Friday, September 14, 2012

Joe Biden’s Strange Definition of Daylight

Jonathan S. Tobin..
Commentary/Contentions..
13 September '12..

Unlike Senator Barbara Boxer, who understood that a clear breach has developed between Israel and the United States, Vice President Joe Biden is in denial. As Seth wrote earlier today, Boxer demanded that Israeli Prime Minister Netanyahu retract his statements about the administration’s refusal to set red lines about Iran’s nuclear program. She asked him to reaffirm his comments from earlier in the year in which he said the two countries stand together. Unfortunately, that is no longer the case, with the Americans still implausibly insisting that failed diplomacy and inadequate sanctions will make the Iranians give up their nuclear ambitions. Boxer seems to think it’s the Israeli duty to subordinate their own ideas of security to those of an administration that has demonstrated no interest in translating their rhetoric into action on Iran. But while Boxer’s statement was as impertinent as it was wrongheaded, Biden’s comments are either obtuse or totally disingenuous.

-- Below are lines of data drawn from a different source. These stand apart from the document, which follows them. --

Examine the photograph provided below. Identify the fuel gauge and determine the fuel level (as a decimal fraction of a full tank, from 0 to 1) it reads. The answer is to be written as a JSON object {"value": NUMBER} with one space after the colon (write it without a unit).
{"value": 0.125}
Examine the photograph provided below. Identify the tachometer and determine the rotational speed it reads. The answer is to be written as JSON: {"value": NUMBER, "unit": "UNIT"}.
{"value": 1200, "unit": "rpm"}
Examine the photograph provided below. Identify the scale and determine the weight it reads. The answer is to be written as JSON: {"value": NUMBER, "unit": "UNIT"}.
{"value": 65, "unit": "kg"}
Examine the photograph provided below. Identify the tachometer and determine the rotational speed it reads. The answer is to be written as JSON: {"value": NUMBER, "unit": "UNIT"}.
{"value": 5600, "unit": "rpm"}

Biden made the comment at a pre-Rosh Hashanah event at the vice presidential mansion. JTA reports that:

According to tweets posted by Nathan Diament, the Washington director of the Orthodox Union, Biden said that “Both our nations are intently focused on the threat of Iran” and “there is no daylight” between the United States and Israel.

Diament also quoted Biden as saying that “We will use all the elements of our national security, including military” to keep Iran from obtaining a nuclear weapon.

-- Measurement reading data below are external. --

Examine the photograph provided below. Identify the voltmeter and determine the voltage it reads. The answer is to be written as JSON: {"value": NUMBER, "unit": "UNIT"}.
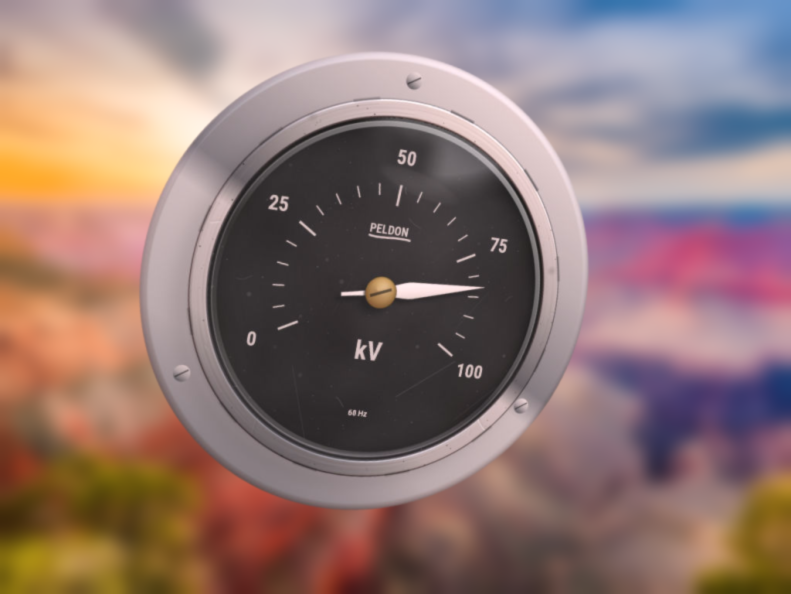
{"value": 82.5, "unit": "kV"}
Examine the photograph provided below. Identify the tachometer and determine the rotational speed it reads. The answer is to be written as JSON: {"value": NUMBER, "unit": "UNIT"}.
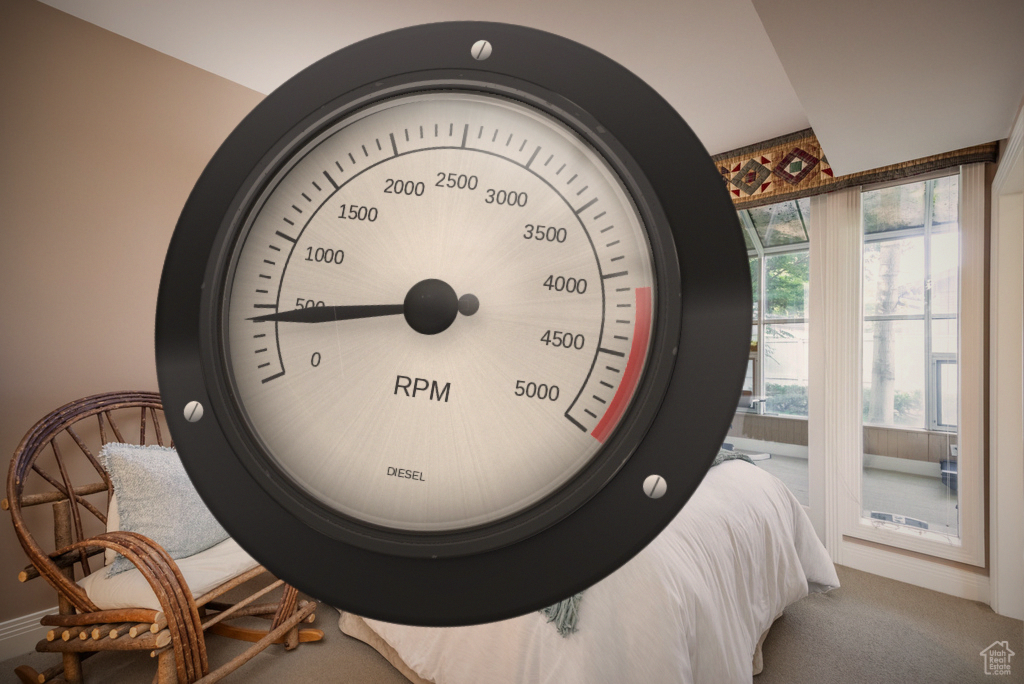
{"value": 400, "unit": "rpm"}
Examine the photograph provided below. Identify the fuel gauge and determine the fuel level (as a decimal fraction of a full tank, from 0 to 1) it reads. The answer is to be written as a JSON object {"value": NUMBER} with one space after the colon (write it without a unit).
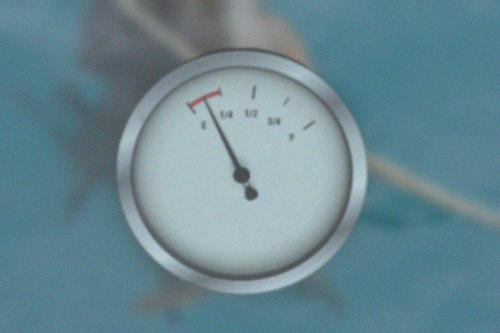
{"value": 0.125}
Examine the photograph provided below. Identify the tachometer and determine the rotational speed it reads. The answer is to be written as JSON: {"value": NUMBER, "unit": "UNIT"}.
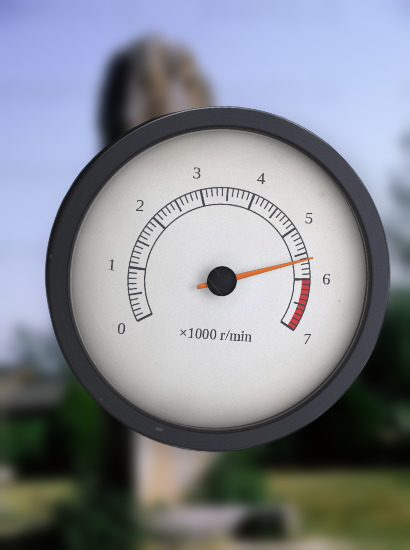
{"value": 5600, "unit": "rpm"}
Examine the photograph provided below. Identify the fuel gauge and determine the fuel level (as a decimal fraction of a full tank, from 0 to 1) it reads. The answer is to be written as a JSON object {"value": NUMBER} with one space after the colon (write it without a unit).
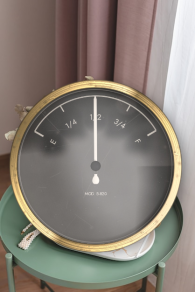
{"value": 0.5}
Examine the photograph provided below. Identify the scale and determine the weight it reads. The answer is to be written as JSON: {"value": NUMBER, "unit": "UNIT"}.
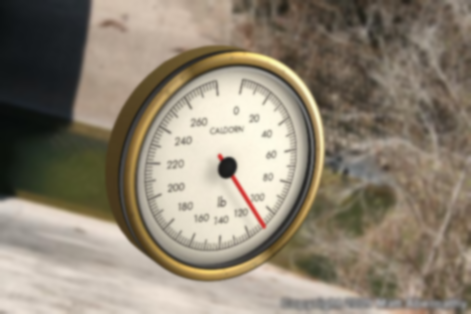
{"value": 110, "unit": "lb"}
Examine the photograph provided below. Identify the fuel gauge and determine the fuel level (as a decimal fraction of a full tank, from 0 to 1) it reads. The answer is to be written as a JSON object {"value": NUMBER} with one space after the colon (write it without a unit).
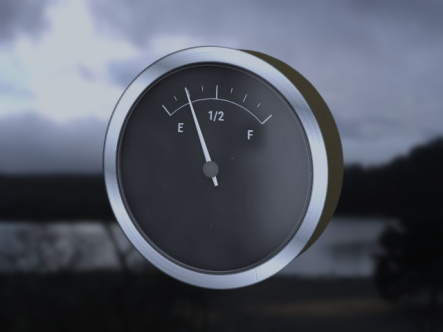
{"value": 0.25}
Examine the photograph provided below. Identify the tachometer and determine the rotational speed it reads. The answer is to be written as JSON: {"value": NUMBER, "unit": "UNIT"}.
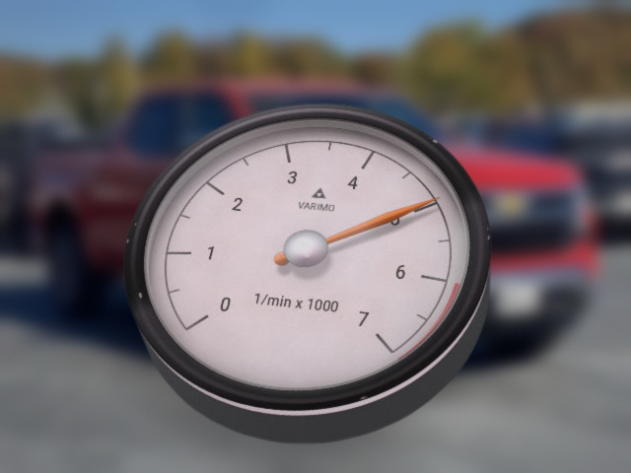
{"value": 5000, "unit": "rpm"}
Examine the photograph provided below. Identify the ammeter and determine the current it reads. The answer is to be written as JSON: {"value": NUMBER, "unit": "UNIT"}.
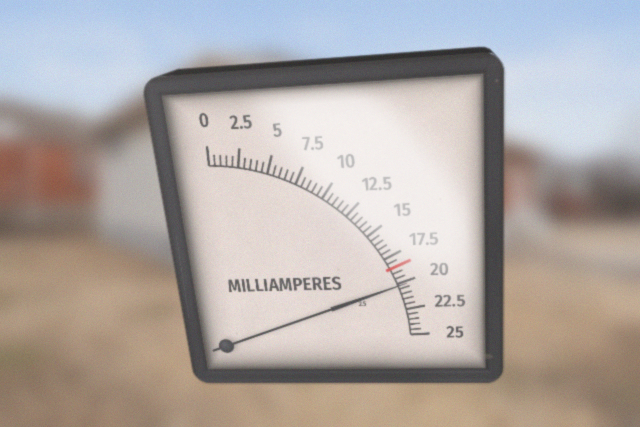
{"value": 20, "unit": "mA"}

The problem with these statements is that they are at variance with the comments made over the weekend by Secretary of State Clinton in which she pointedly refused to set any deadlines for the Iranians. The recent report of the International Atomic Energy Agency showed that the Iranians are making good use of the time President Obama has wasted during his four years in office pursuing feckless diplomacy to make substantial progress toward a nuclear weapon. The Israeli government has complained loudly that it is obvious, as the IAEA report made clear, that Tehran is fast approaching the point where it would be too late to use force to forestall Iran’s bomb. The contrast between Israel’s sense of urgency about this existential threat and the laconic manner of the administration could not be starker. If that doesn’t constitute daylight, then the term has no meaning.


The decision of the president to snub Netanyahu later this month when they will both be in New York was more than a symbolic snub. It was also a message that under no circumstances would Obama be pressured into behaving as if this wasn’t just a problem that could be jawboned while being postponed until after the election when, presumably, he will have the freedom to change his mind about his pledges on the issue. That he is arranging to meet with the President of Egypt while avoiding Netanyahu tells us all we need to know about whether he regards the friendship of the Muslim Brotherhood as being more valuable than that of Israel.

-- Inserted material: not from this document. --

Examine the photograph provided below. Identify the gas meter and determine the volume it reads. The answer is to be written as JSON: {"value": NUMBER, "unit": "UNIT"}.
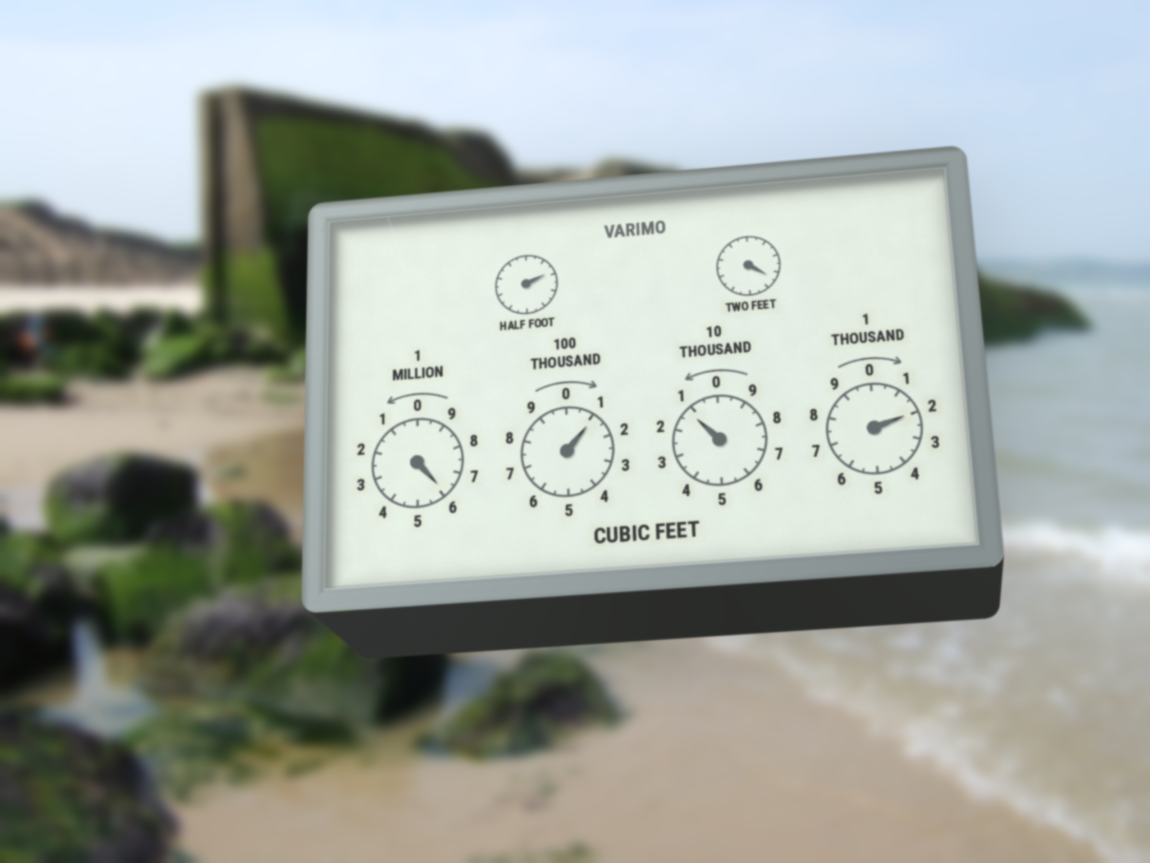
{"value": 611200, "unit": "ft³"}
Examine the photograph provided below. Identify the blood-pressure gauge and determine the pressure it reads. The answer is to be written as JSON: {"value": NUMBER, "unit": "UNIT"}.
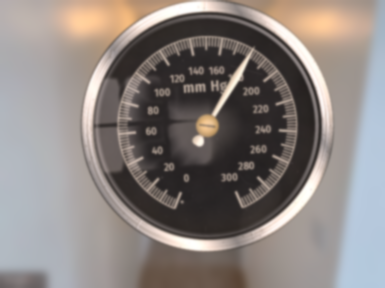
{"value": 180, "unit": "mmHg"}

The president’s Telemundo interview — which received notice for his bizarre equivocation about Egypt’s status as an ally or an enemy — was also notable for his saying that the “red line” about Iran was merely their acquisition of a nuclear weapon. While that sounds plausible, it is far from satisfactory from Israel’s point of view since the priority is to ensure that they don’t have the materials from which they can quickly assemble a bomb. Waiting until they have one is simply too late to head off the problem or to deny them the leverage such a weapon would afford Tehran and its terrorist auxiliaries.

Netanyahu may have no choice but to accept this lamentable decision, but American Jews do have the ability to exercise their democratic privilege to speak truth to power and to inform the administration of their displeasure. That is why Biden is attempting to pretend that all is well between Israel and the United States, even if doing so this of all weeks strains even his considerable ability to fib with a straight face.

Biden’s statement was probably applauded by Democratic politicians at the event, such as Rep. Debbie Wasserman Schultz, who has plenty of experience of her own lying about the U.S.-Israel relationship (and who wouldn’t have wanted to be a fly on the wall if she and Israeli Ambassador Michael Oren, who was also at the event, had a private word together?). But it is to be hoped that others present were not cynical. The leaders of the major American Jewish groups in attendance at the reception are used to such pretenses. The question is whether any of them had the chutzpah to point out just how disingenuous Biden’s comments were.